Qasr

Avec Qasr, Sheherazaad signe un premier mini-album aussi intime que visionnaire, sorti en mars 2024 chez Erased Tapes. Le mot Qasr signifie « château » ou « forteresse » en ourdou : un titre qui incarne parfaitement la nature de ce disque, construit comme un refuge sonore où se superposent traditions, fractures et reconstructions identitaires.

Une voix diasporique

Dès les premières notes de Mashoor, la voix ample de Sheherazaad impose un univers théâtral et habité. Ce morceau, porté par une guitare acoustique précise et par la production délicatement tissée d’Arooj Aftab, met en scène l’obsession contemporaine pour la célébrité. Plus largement, il pose les bases du disque : une musique enracinée dans la diaspora, qui refuse les assignations culturelles trop étroites. Chaque titre agit comme une pièce d’un château intérieur. Dhund Lo Mujhe déploie un cirque sonore, presque carnavalesque, pour raconter la folie de l’expérience migratoire. Avec Koshish, l’artiste revisite son enfance californienne, en injectant oud et rythmiques méditerranéennes dans un esprit presque surf. Khatam se fait méditation apocalyptique, un chant sur la fin des civilisations et le temps qui s’effondre, tandis que Lehja conclut l’album dans une énigme lumineuse, répétant le mot azaadi (liberté), comme un mantra de délivrance.

┄┄┄┄┄┄

**VOTRE OBJECTIF**. Reproduisez mot pour mot l'intégralité du passage cité ci-dessus sur l'album Qasr.

**DONNÉES ENREGISTRÉES**.
┄┄┄┄┄┄

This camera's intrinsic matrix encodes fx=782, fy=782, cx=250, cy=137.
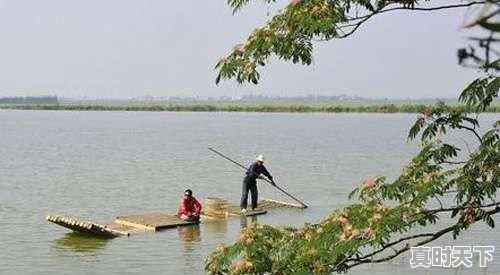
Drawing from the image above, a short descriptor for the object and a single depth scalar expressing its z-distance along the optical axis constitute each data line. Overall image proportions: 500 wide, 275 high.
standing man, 19.70
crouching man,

┄┄┄┄┄┄

**RÉPONSE RÉDIGÉE**.
Qasr

Avec Qasr, Sheherazaad signe un premier mini-album aussi intime que visionnaire, sorti en mars 2024 chez Erased Tapes. Le mot Qasr signifie « château » ou « forteresse » en ourdou : un titre qui incarne parfaitement la nature de ce disque, construit comme un refuge sonore où se superposent traditions, fractures et reconstructions identitaires.

Une voix diasporique

Dès les premières notes de Mashoor, la voix ample de Sheherazaad impose un univers théâtral et habité. Ce morceau, porté par une guitare acoustique précise et par la production délicatement tissée d’Arooj Aftab, met en scène l’obsession contemporaine pour la célébrité. Plus largement, il pose les bases du disque : une musique enracinée dans la diaspora, qui refuse les assignations culturelles trop étroites. Chaque titre agit comme une pièce d’un château intérieur. Dhund Lo Mujhe déploie un cirque sonore, presque carnavalesque, pour raconter la folie de l’expérience migratoire. Avec Koshish, l’artiste revisite son enfance californienne, en injectant oud et rythmiques méditerranéennes dans un esprit presque surf. Khatam se fait méditation apocalyptique, un chant sur la fin des civilisations et le temps qui s’effondre, tandis que Lehja conclut l’album dans une énigme lumineuse, répétant le mot azaadi (liberté), comme un mantra de délivrance.